I lived in the US Midwest snow zone for 20 years. Never found a combination that worked.
I’m happy you’re built of stouter stuff. All my blood retreats the center of my body and that’s the end of comfort.
I live in South Florida. Absolutely want winter time walking.
I’ve walked many times in –30F. I leave the dogs at home when it’s that cold. Walking is my daily exercise, and I do it regardless of the temperature or the rain, except when the wind is an issue. Wind at 10mph makes a wind chill temperature of -53°F. Then stay home!
Perhaps a lifetime in Saskatchewan confers beneficial adaptations to the cold. Lamarckian inheritance is still good science, right?
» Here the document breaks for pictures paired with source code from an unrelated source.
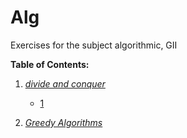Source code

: # Alg
Exercises for the subject algorithmic, GII 


**Table of Contents:**

1. *[divide and conquer]()*
	* [1](P1/Tema1.md)
  
2. *[Greedy Algorithms]()*
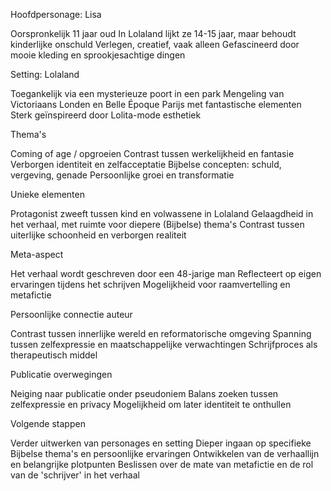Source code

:Hoofdpersonage: Lisa

Oorspronkelijk 11 jaar oud
In Lolaland lijkt ze 14-15 jaar, maar behoudt kinderlijke onschuld
Verlegen, creatief, vaak alleen
Gefascineerd door mooie kleding en sprookjesachtige dingen

Setting: Lolaland

Toegankelijk via een mysterieuze poort in een park
Mengeling van Victoriaans Londen en Belle Époque Parijs met fantastische elementen
Sterk geïnspireerd door Lolita-mode esthetiek

Thema's

Coming of age / opgroeien
Contrast tussen werkelijkheid en fantasie
Verborgen identiteit en zelfacceptatie
Bijbelse concepten: schuld, vergeving, genade
Persoonlijke groei en transformatie

Unieke elementen

Protagonist zweeft tussen kind en volwassene in Lolaland
Gelaagdheid in het verhaal, met ruimte voor diepere (Bijbelse) thema's
Contrast tussen uiterlijke schoonheid en verborgen realiteit

Meta-aspect

Het verhaal wordt geschreven door een 48-jarige man
Reflecteert op eigen ervaringen tijdens het schrijven
Mogelijkheid voor raamvertelling en metafictie

Persoonlijke connectie auteur

Contrast tussen innerlijke wereld en reformatorische omgeving
Spanning tussen zelfexpressie en maatschappelijke verwachtingen
Schrijfproces als therapeutisch middel

Publicatie overwegingen

Neiging naar publicatie onder pseudoniem
Balans zoeken tussen zelfexpressie en privacy
Mogelijkheid om later identiteit te onthullen

Volgende stappen

Verder uitwerken van personages en setting
Dieper ingaan op specifieke Bijbelse thema's en persoonlijke ervaringen
Ontwikkelen van de verhaallijn en belangrijke plotpunten
Beslissen over de mate van metafictie en de rol van de 'schrijver' in het verhaal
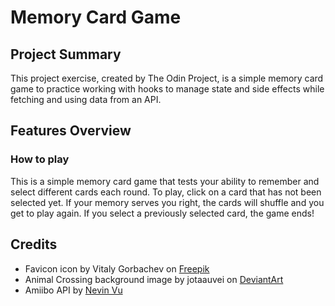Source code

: # Memory Card Game

## Project Summary

This project exercise, created by The Odin Project, is a simple memory card game to practice working with hooks to manage state and side effects while fetching and using data from an API.

## Features Overview

### How to play

This is a simple memory card game that tests your ability to remember and select different cards each round. To play, click on a card that has not been selected yet. If your memory serves you right, the cards will shuffle and you get to play again. If you select a previously selected card, the game ends!

## Credits

- Favicon icon by Vitaly Gorbachev on [Freepik](https://www.freepik.com/icon/cards_4591489#fromView=search&term=card+game&page=1&position=82&track=ais&uuid=99a976a6-c469-4049-b786-e315c1c7e1ba)
- Animal Crossing background image by jotaauvei on [DeviantArt](https://www.deviantart.com/jotaauvei/art/Nook-Inc-Wallpaper-Summer-Collection-827180686)
- Amiibo API by [Nevin Vu](https://amiiboapi.com/)
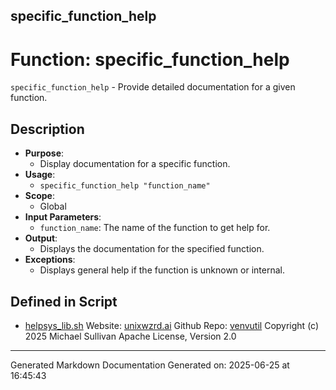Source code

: ## specific_function_help
# Function: specific_function_help
 `specific_function_help` - Provide detailed documentation for a given function.
## Description
- **Purpose**:
  - Display documentation for a specific function.
- **Usage**: 
  - `specific_function_help "function_name"`
- **Scope**:
  - Global
- **Input Parameters**: 
  - `function_name`: The name of the function to get help for.
- **Output**: 
  - Displays the documentation for the specified function.
- **Exceptions**: 
  - Displays general help if the function is unknown or internal.

## Defined in Script

* [helpsys_lib.sh](../helpsys_lib_sh.md)
Website: [unixwzrd.ai](https://unixwzrd.ai)
Github Repo: [venvutil](https://github.com/unixwzrd/venvutil)
Copyright (c) 2025 Michael Sullivan
Apache License, Version 2.0

---

Generated Markdown Documentation
Generated on: 2025-06-25 at 16:45:43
My 2/3rds lifetime spent in the tropics or the desert has sure done that to me. Whether it’s heritable to my putative children is a separate question.
I’ll suggest that part of it is preferential migration. The climate each of us in born into is essentially luck of the draw. Natives of whatever climate will tend to migrate to a climate more conducive to their personal preferences / body type / etc. Leading to the cold-hardy sorts living more poleward and the more heat-o-philic sorts living nearer the equator. Net of national boundaries, jobs, spouses, and all the rest.
If the last ~3 centuries of North American history had been different and the USA and Canada were side by side instead of stacked one atop the other it’d be interesting to consider how their respective populations would be distributed.
Hand and foot warmers are great if you want to walk in the cold but it’s too much for your extremities. Companies with hiking supplies carry them.
Can’t give a preference for an entire season. For me, a nice day in winter is vastly better than a hot day in summer. But a cold windy day in winter can be brutal.